Shadow Realms was announced by BioWare Austin in 2014, an action RPG where four player-controlled heroes played against one player-controlled Shadowlord. The heroes had different classes and special abilities, while the Shadowlord could possess creatures, summon them, and drop traps to -- hey, wait a second! The team showed it off at Gamescom that year, and got a few show awards and some positive reactions. “Then EA actually just changed strategies,” Dickson said. “Anything that was in that PC, maybe free-to-play, maybe lower cost thing, kinda went away.” Shadow Realms was cancelled in February 2015; in April of that year EA closed down four other free-to-play games.
“It was round two on business decisions crushing-” Amatangelo started to say. “Not bad business decisions!” interrupted Dickinson. They weren't. The console generation turned out to be really successful, so EA quickly pivoted to that instead. “Yeah, I don’t disparage anyone,” said Amatangelo. “It made total sense.”
They genuinely don’t seem bitter, either. We love to hate on big businesses for internally crushing creativity, but big businesses gotta big business. People credit EA for destroying Dead Space and forget to credit them for creating it. No need to hate EA specifically when it is impossible for anyone to live free, ethical lives under capitalism, is what I'm saying. But at the same time, if your passion project gets shitcanned, does it feel better if you’re told it’s nothing personal?

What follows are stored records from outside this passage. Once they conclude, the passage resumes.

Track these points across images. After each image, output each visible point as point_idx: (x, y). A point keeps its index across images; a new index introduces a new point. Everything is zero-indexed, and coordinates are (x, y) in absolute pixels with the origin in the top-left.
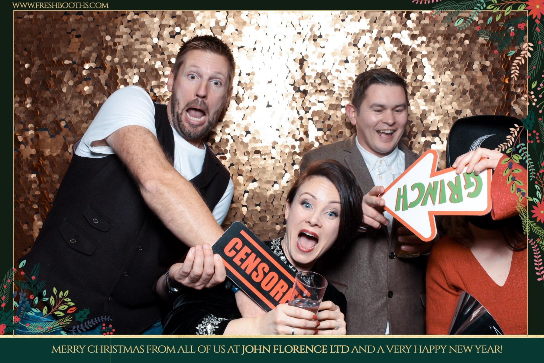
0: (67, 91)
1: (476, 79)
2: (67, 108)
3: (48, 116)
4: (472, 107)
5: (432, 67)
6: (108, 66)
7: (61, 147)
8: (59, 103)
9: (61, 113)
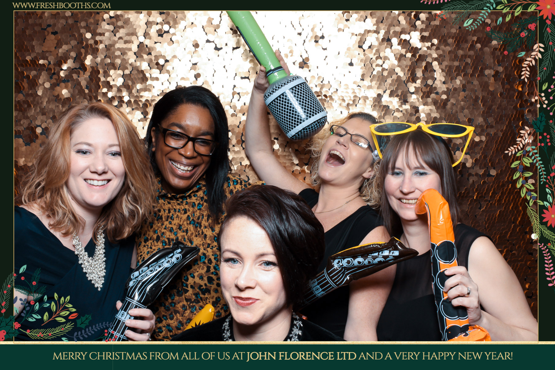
0: (43, 94)
1: (488, 86)
2: (44, 112)
3: (22, 122)
4: (485, 115)
5: (442, 72)
6: (88, 66)
8: (33, 107)
9: (37, 119)
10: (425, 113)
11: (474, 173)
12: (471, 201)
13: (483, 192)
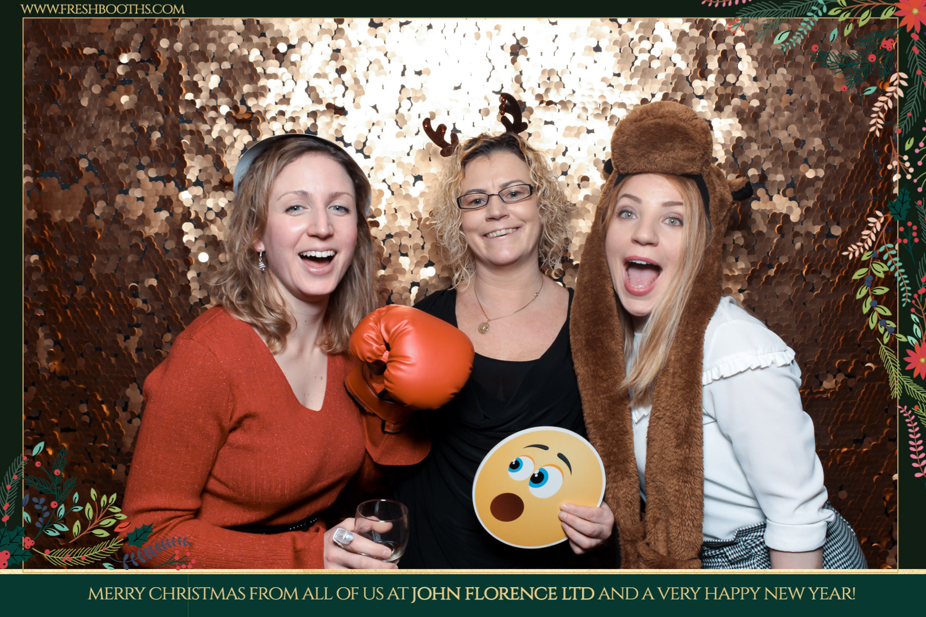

Breach does sound like a pretty hard sell for a conventional, huge studio. It’s an action RPG trying to emulate dungeons in an MMO, but also mixes in a bunch of MOBA stuff. There's a little Dragon Age in there, a little Left4Dead, perhaps. It’s free-to-play but has a payment model like League of Legends (which is what the rest of the negative Steam reviews are about; the currency and reward boosts have been tweaked a couple of times already). You create your own character and choose a class, but can swap classes and abilities around as you like. “Nobody has made a game like this, so we can't say 'Oh yeah, the expectation for a game like this is x, y, z.',” Dickinson said, candidly, admitting that they are still figuring out how exactly their roadmap will work. Amatangelo described Breach as “The Super Smash Brothers of RPGs.”
I dunno, I guess I just love an underdog story as much as the next gal. Amatangelo and Dickinson both talked so fast and passionately about this thing they’ve been trying to make for years, and they both thumped the table and laughed and got excited. The first step is just people knowing it exists. Well, the first step is for the team to fix the bugs and crashes. Second step is people knowing it exists.